Geographie online selbst lernen mit Webgeo

30. Mai 2016

(esk) Es gibt viele Naturphänomene, die man entweder tagtäglich unvermeidlich vor Augen geführt bekommt oder über die man liest, ohne dass man genau weiß, wie und warum sie existieren. Und das wiederum möchte man manchmal doch gerne anders haben, sprich: man möchte mehr darüber wissen. Da hilft, mal wieder, ein Blick ins Internet (weil kein Lehrbuch das in dieser Kürze leisten kann, leider), aber nicht einfach bei Wikipedia, sondern per kleiner Selbstlern-Module (Kurse) auf der Lernplattform Webgeo.

Entwickelt und ins Netz gestellt hat diese das Geographische Institut der Universität Freiburg, und zwar so, dass diese Lernmodule wirklich nicht überfordern hinsichtlich Zeit (zw. 20 und 40 Minuten) und Inhalt. Sie sollen der Weiterbildung insgesamt dienen, aber auch Lehrern, Schülern und Studenten behilflich sein.

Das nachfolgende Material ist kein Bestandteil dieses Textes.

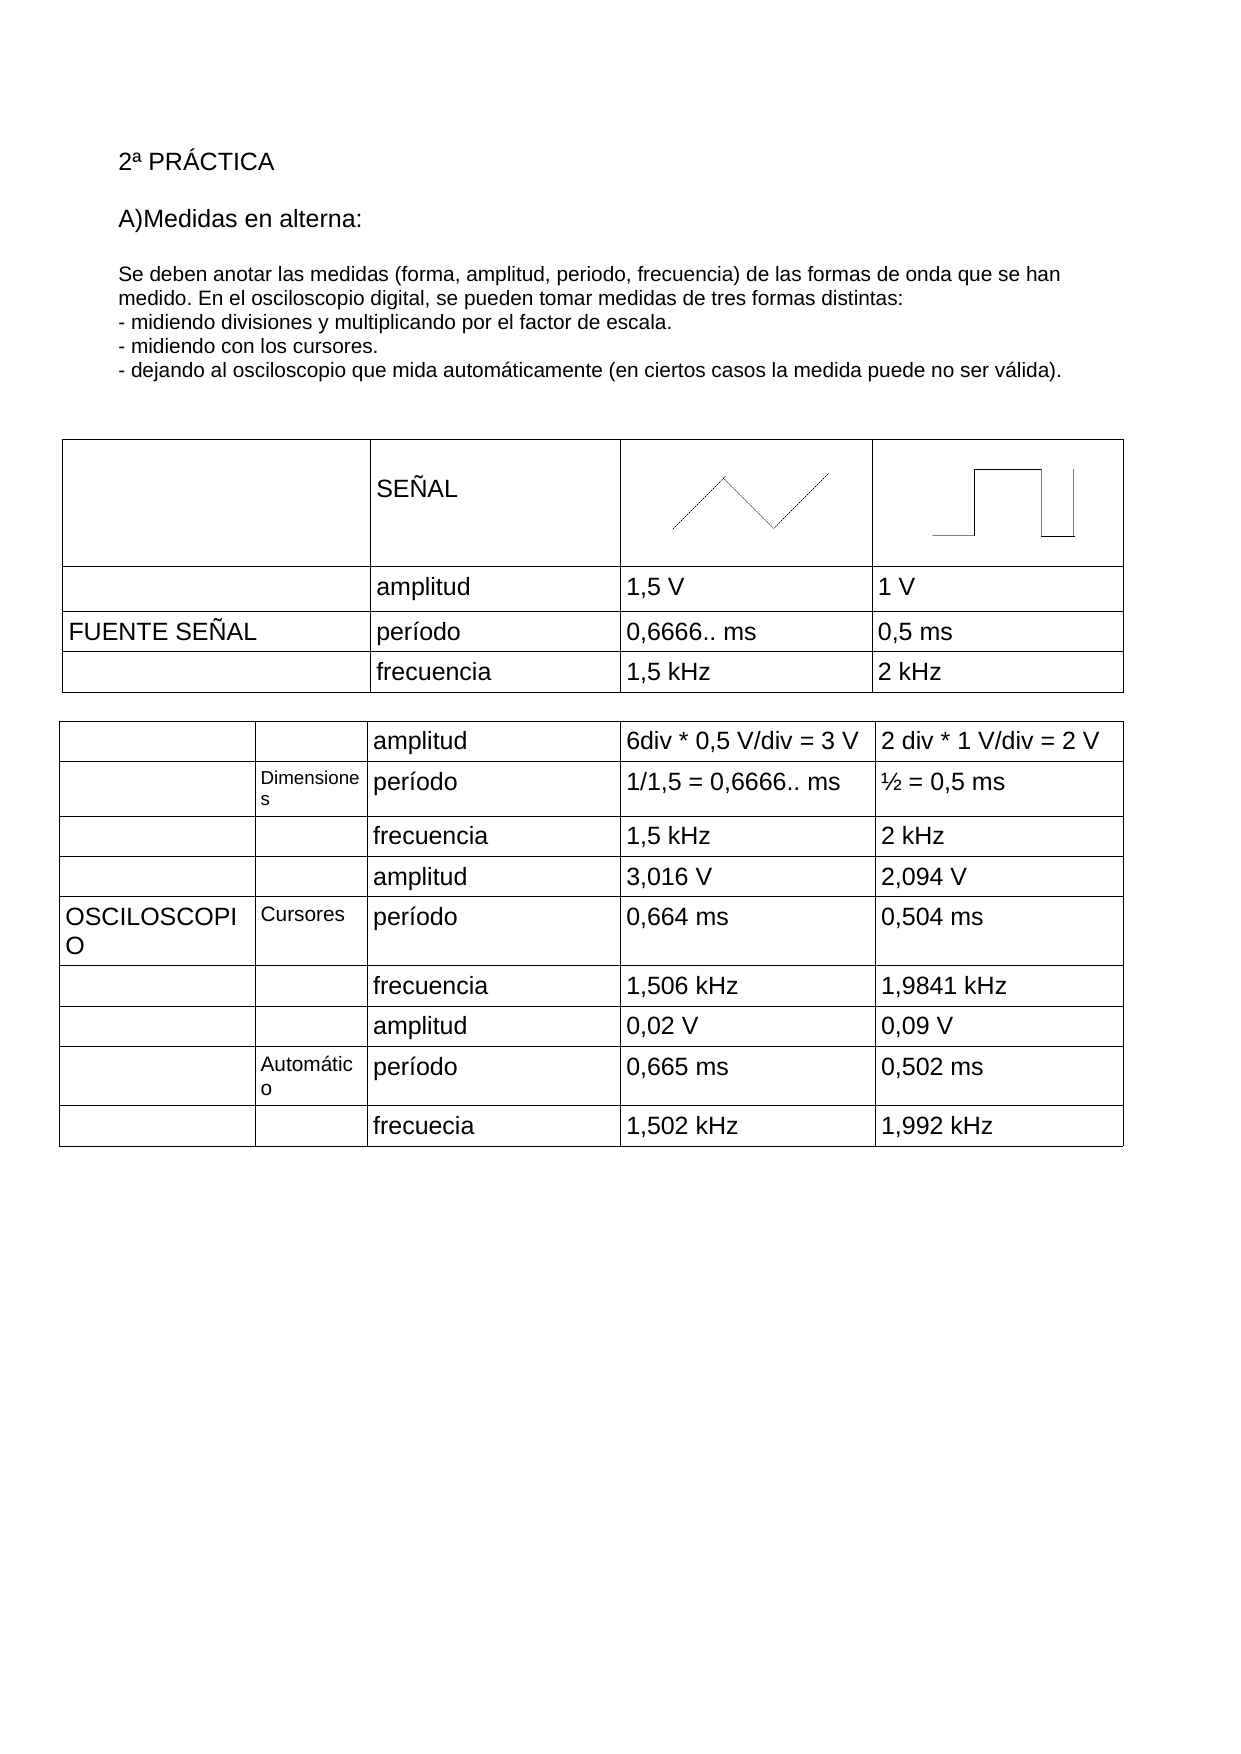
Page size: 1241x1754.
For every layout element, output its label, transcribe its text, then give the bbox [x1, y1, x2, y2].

table_cell 1,506 kHz [621, 966, 875, 1006]
table_header 6div * 0,5 V/div = 3 V [621, 722, 875, 761]
table_cell [60, 857, 255, 896]
table_cell período [368, 762, 620, 816]
table_cell frecuecia [368, 1106, 620, 1146]
table_cell 1,5 kHz [621, 652, 872, 692]
table_cell 2 kHz [876, 817, 1123, 856]
table_cell ½ = 0,5 ms [876, 762, 1123, 816]
table_cell [60, 1047, 255, 1105]
table_cell período [368, 897, 620, 965]
table_cell 0,09 V [876, 1007, 1123, 1046]
table_cell Dimensiones [256, 762, 367, 816]
table_header amplitud [368, 722, 620, 761]
table_cell Automático [256, 1047, 367, 1105]
table_cell 2 kHz [873, 652, 1123, 692]
table_cell 1,502 kHz [621, 1106, 875, 1146]
table_cell [60, 817, 255, 856]
table_cell [60, 762, 255, 816]
table_cell [63, 652, 370, 692]
table_cell [256, 1106, 367, 1146]
table_cell período [368, 1047, 620, 1105]
table_header [873, 440, 1123, 566]
table_cell [60, 966, 255, 1006]
table_cell OSCILOSCOPIO [60, 897, 255, 965]
table_cell 3,016 V [621, 857, 875, 896]
table_cell amplitud [371, 567, 620, 611]
text - midiendo con los cursores. [118, 334, 1122, 358]
table_cell [63, 567, 370, 611]
text - midiendo divisiones y multiplicando por el factor de escala. [118, 310, 1122, 334]
table_header [60, 722, 255, 761]
table_cell 1,9841 kHz [876, 966, 1123, 1006]
table_cell frecuencia [371, 652, 620, 692]
table_header [63, 440, 370, 566]
table_cell FUENTE SEÑAL [63, 612, 370, 651]
table_cell frecuencia [368, 817, 620, 856]
table_cell [60, 1106, 255, 1146]
table_cell 1/1,5 = 0,6666.. ms [621, 762, 875, 816]
table_cell Cursores [256, 897, 367, 965]
table_cell 0,02 V [621, 1007, 875, 1046]
table_cell 0,5 ms [873, 612, 1123, 651]
table_header 2 div * 1 V/div = 2 V [876, 722, 1123, 761]
text - dejando al osciloscopio que mida automáticamente (en ciertos casos la medida puede no ser válida). [118, 358, 1122, 382]
table_cell [256, 966, 367, 1006]
table_cell 0,504 ms [876, 897, 1123, 965]
table_cell 2,094 V [876, 857, 1123, 896]
text 2ª PRÁCTICA [118, 147, 1122, 176]
text A)Medidas en alterna: [118, 204, 1122, 233]
table_cell amplitud [368, 1007, 620, 1046]
table_cell 1 V [873, 567, 1123, 611]
picture [663, 453, 838, 556]
table_cell frecuencia [368, 966, 620, 1006]
table_header [621, 440, 872, 566]
text Se deben anotar las medidas (forma, amplitud, periodo, frecuencia) de las formas de onda que se han [118, 262, 1122, 286]
table_cell 0,665 ms [621, 1047, 875, 1105]
table_cell [256, 857, 367, 896]
table_cell [60, 1007, 255, 1046]
table_cell [256, 1007, 367, 1046]
table_cell amplitud [368, 857, 620, 896]
table_header [256, 722, 367, 761]
table_cell 1,992 kHz [876, 1106, 1123, 1146]
table_cell 0,664 ms [621, 897, 875, 965]
table_cell 1,5 V [621, 567, 872, 611]
table_header SEÑAL [371, 440, 620, 566]
table_cell 0,502 ms [876, 1047, 1123, 1105]
table_cell [256, 817, 367, 856]
table_cell 1,5 kHz [621, 817, 875, 856]
picture [924, 456, 1097, 548]
table_cell período [371, 612, 620, 651]
table_cell 0,6666.. ms [621, 612, 872, 651]
text medido. En el osciloscopio digital, se pueden tomar medidas de tres formas distintas: [118, 286, 1122, 310]
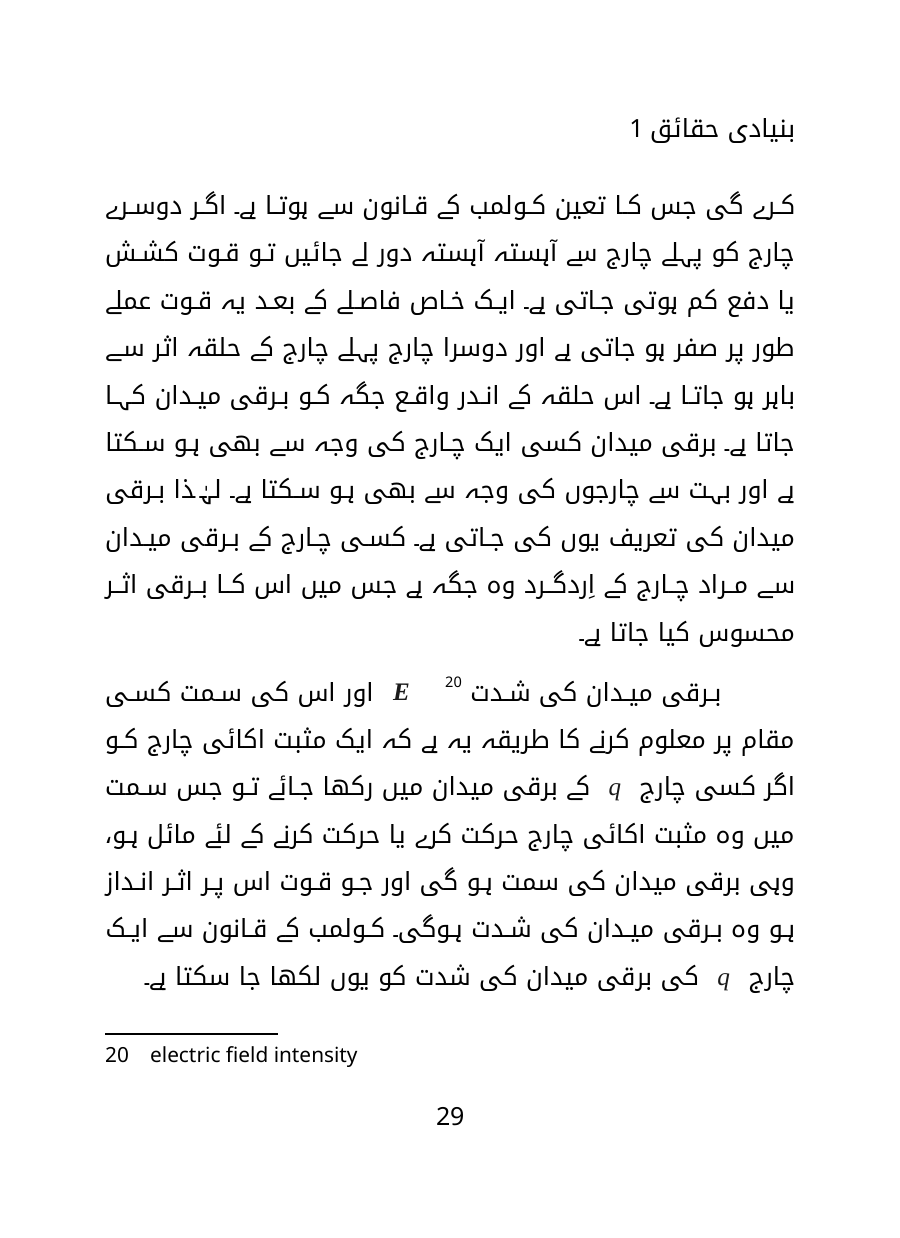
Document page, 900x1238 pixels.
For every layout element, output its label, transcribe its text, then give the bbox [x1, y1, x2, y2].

Was wird geboten? Eine mittlerweile große Anzahl an Lernmodulen zur Geographie und ihren verschiedenen Bereichen:

Basiswissen

  • Klimatologie (Wetter): astronom. Grundlagen, Strahlung, Luftmassen, Wettermaschine Tropen
  • Pedologie (Boden): z.B. Erdgeschichtliches, Entwicklung von Böden,
  • Hydrologie (Wasser): z.B. Hochwasser und Landschaft, Grundwasser, virtuelles Wasser
  • Geomorphologie (Oberflächenformen): Plattentektonik, Donauursprung, Moränen, Küsten u.a.
  • Biogeographie: Moore, Vegetationssukzession, Ökosysteme, Pflanze und Wasser u.a.
  • Siedlungsgeographie: Siedlungsentwicklung in SW-Deutschland, Stadtentwicklung Freiburg u.a.
  • Wirtschaftsgeographie
  • Fernerkundung: Einführung Fernerkundung, über Fernerkundungsdaten
  • Wissenschaftstheorie: Wissenschaftstheoretische Grundlagen

Regionen

  • Südwestdeutschland: Landschaftsentwicklung Schwarzwald, Oberrheingraben
  • Darß: Naturraum, Landschaftsdynamik, Küstendynamik,
  • Sonstige: z.B. Great Salt Lake

Sie sind häufig animiert, bieten Karten- und Bildmaterial zur Veranschaulichung der Inhalte, sind immer mit Aufgaben/Fragen versehen, die natürlich auch beantwortet werden. So ist also auch eine Möglichkeit der Kontrolle des Wissenserwerbs möglich. Zu Beginn jedes Kurses gibt es einen Überblick über die Inhalte, werden Lernziele und der Zeitbedarf angegeben. In einigen wenigen Fällen sind auch Lernvoraussetzungen notwendig, allerdings eher selten. Am Ende gibt es eine Zusammenfassung und Hinweise auf weiterführende Literatur sowie Links zu ergänzenden Lernmodulen auf diesem Lernportal.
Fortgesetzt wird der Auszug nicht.